ACTION ITEM –
Rewrite the entries from their start through the line containing "containerized architectures and", replacing every "software" with "program" and leaving all other text unchanged.

MATERIAL SUPPLIED –
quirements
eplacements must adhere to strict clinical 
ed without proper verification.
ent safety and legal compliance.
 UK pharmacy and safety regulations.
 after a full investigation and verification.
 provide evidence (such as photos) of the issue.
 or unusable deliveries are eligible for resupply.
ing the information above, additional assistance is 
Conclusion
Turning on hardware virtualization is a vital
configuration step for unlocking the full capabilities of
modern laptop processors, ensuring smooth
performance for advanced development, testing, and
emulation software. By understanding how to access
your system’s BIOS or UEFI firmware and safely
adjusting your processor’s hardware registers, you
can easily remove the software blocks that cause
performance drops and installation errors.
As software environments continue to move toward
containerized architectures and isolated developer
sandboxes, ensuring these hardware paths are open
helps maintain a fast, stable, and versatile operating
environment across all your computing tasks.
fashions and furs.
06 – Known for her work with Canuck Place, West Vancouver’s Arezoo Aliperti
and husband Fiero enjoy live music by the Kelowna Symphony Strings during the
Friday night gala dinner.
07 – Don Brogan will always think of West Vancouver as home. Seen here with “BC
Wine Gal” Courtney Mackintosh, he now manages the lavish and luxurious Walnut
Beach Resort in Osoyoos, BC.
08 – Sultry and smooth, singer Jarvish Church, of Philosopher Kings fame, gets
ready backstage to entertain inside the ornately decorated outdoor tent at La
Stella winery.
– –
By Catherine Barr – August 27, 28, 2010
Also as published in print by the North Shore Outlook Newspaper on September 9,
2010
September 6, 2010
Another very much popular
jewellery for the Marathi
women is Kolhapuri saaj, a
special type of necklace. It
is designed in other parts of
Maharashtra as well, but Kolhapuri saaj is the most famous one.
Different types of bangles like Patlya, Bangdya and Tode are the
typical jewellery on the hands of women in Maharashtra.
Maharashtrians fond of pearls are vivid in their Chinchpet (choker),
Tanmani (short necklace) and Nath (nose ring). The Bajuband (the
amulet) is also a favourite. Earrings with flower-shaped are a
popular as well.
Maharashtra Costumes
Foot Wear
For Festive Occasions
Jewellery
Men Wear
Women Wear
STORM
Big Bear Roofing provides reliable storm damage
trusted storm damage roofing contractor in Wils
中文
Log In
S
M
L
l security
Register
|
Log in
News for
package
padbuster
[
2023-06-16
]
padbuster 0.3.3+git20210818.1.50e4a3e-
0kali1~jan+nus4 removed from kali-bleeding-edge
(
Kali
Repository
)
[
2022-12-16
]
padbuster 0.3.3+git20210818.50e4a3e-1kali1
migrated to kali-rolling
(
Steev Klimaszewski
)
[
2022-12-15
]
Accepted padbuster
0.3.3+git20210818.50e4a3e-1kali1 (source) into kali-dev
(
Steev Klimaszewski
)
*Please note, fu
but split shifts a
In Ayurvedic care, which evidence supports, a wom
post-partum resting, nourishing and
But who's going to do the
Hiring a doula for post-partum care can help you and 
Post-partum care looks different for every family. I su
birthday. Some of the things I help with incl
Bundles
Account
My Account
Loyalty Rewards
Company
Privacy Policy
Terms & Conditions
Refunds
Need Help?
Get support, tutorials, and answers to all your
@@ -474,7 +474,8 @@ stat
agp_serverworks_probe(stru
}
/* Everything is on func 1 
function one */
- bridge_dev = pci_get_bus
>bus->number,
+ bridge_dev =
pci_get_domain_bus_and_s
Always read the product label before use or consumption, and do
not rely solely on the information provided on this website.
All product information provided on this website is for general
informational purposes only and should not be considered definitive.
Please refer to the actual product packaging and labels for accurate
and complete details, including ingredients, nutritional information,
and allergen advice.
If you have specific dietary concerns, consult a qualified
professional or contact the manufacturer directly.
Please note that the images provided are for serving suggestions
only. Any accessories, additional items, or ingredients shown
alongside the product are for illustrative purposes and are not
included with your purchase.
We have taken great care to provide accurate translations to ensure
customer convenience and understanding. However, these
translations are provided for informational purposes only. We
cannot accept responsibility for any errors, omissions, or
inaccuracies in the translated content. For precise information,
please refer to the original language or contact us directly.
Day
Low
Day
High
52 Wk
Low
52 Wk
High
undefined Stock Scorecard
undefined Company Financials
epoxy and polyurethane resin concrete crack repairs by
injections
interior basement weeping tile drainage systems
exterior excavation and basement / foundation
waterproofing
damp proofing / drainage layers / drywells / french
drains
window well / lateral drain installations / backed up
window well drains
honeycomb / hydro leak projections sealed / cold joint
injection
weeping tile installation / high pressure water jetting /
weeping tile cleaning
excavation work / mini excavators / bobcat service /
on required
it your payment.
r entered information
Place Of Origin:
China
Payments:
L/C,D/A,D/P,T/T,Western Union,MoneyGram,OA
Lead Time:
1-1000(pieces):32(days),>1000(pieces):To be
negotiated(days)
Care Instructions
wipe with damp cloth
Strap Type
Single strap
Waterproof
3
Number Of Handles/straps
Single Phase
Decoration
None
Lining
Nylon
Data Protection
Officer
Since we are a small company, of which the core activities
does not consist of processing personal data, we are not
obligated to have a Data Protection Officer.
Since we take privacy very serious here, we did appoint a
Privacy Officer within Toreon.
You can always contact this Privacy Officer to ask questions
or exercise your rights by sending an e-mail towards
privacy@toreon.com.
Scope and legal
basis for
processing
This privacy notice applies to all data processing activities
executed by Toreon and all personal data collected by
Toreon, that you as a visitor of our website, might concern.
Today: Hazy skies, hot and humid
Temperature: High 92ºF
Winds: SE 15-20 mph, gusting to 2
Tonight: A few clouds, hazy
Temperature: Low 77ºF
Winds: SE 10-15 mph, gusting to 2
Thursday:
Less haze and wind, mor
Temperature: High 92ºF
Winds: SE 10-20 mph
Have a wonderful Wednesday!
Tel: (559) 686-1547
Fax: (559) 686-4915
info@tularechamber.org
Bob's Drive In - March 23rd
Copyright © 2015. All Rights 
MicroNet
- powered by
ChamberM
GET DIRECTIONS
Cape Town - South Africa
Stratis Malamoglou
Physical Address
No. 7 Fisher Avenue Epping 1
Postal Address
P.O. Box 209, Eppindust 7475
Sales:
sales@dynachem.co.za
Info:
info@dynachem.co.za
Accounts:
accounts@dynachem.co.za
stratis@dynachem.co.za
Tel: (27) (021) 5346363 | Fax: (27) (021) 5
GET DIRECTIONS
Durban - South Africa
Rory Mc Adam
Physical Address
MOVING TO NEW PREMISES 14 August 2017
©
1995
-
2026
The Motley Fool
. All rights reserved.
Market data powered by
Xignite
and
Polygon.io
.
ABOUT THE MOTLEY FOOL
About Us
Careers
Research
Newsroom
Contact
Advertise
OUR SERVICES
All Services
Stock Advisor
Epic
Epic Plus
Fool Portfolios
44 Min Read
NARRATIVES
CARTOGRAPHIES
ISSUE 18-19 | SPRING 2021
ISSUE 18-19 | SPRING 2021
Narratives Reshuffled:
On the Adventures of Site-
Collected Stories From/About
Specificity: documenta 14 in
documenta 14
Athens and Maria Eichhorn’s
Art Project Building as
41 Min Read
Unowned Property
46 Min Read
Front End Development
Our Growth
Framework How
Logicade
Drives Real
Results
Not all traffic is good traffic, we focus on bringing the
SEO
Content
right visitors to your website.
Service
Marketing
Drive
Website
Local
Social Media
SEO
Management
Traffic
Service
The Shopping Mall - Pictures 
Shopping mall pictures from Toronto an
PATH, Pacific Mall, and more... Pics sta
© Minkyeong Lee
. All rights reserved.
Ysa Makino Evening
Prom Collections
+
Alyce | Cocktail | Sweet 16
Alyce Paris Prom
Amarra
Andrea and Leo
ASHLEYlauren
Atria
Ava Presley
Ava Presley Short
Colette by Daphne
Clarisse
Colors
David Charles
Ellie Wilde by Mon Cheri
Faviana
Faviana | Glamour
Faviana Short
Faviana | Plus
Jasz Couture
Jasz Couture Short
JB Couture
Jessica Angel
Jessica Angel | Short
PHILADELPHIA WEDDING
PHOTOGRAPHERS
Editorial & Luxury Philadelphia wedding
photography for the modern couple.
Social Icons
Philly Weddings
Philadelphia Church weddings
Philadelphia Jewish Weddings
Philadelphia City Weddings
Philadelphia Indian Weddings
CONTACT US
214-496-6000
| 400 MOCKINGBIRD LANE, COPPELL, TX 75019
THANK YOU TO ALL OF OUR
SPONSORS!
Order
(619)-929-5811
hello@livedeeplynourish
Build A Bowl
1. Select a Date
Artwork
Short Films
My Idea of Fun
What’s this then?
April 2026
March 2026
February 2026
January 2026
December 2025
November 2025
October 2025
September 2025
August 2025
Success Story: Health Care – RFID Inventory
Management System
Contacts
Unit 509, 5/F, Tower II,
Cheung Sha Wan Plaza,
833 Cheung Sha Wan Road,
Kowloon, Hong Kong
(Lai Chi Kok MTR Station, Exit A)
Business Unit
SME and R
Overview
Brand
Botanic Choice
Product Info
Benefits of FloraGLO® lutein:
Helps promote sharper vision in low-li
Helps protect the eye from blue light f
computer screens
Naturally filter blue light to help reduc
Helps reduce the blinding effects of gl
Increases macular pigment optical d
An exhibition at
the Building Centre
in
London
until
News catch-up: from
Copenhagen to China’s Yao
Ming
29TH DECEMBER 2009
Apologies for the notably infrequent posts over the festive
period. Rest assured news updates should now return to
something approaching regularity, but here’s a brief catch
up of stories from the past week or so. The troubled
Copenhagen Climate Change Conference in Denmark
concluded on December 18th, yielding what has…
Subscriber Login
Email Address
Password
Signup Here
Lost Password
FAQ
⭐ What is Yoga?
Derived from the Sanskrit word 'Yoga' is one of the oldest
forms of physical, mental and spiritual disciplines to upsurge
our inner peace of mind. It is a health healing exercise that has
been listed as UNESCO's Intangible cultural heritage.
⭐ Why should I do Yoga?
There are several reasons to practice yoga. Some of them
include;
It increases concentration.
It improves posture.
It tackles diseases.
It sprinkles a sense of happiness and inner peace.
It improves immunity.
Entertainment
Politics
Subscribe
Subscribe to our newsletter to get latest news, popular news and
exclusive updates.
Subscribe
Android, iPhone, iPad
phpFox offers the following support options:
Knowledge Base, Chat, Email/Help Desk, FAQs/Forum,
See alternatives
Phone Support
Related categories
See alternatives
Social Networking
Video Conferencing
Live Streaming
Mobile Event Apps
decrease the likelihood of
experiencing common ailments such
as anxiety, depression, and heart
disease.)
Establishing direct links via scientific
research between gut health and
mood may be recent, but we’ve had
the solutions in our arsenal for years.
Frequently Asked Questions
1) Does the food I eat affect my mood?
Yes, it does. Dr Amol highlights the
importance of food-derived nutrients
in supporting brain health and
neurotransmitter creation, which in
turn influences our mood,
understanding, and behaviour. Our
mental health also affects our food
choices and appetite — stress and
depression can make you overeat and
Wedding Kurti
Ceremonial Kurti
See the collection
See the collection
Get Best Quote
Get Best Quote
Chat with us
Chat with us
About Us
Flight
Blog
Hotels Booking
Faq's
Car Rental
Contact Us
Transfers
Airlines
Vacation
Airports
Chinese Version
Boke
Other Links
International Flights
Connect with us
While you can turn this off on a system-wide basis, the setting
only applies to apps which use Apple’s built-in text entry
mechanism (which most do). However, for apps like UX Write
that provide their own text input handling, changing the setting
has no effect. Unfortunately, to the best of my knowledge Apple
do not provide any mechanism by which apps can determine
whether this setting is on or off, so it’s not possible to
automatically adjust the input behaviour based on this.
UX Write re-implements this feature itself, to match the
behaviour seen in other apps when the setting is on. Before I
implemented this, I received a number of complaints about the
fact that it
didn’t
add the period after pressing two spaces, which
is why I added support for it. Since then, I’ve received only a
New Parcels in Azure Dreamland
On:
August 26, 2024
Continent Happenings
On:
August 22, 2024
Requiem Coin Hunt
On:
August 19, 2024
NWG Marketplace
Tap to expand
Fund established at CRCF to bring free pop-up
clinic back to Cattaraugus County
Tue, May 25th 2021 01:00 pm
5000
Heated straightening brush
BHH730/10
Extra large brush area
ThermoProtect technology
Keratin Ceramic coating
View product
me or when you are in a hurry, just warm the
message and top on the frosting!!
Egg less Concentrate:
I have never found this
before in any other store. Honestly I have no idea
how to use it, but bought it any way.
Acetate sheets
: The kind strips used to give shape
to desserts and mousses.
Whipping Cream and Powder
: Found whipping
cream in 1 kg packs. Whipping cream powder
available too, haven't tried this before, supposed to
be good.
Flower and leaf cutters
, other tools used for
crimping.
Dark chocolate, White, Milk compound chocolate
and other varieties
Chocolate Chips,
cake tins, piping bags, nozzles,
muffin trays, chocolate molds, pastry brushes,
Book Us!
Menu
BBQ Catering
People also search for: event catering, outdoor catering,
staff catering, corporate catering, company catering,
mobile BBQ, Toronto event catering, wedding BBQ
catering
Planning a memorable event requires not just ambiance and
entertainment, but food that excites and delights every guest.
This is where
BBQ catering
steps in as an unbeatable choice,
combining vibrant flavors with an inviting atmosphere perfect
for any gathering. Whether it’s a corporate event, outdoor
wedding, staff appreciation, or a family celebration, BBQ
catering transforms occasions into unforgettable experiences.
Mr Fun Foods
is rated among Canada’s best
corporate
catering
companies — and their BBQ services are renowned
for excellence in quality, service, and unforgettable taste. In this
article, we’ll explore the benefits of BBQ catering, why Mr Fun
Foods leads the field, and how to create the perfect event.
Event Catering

COMPLETED EXERCISE –
quirements
eplacements must adhere to strict clinical 
ed without proper verification.
ent safety and legal compliance.
 UK pharmacy and safety regulations.
 after a full investigation and verification.
 provide evidence (such as photos) of the issue.
 or unusable deliveries are eligible for resupply.
ing the information above, additional assistance is 
Conclusion
Turning on hardware virtualization is a vital
configuration step for unlocking the full capabilities of
modern laptop processors, ensuring smooth
performance for advanced development, testing, and
emulation program. By understanding how to access
your system’s BIOS or UEFI firmware and safely
adjusting your processor’s hardware registers, you
can easily remove the program blocks that cause
performance drops and installation errors.
As program environments continue to move toward
containerized architectures and isolated developer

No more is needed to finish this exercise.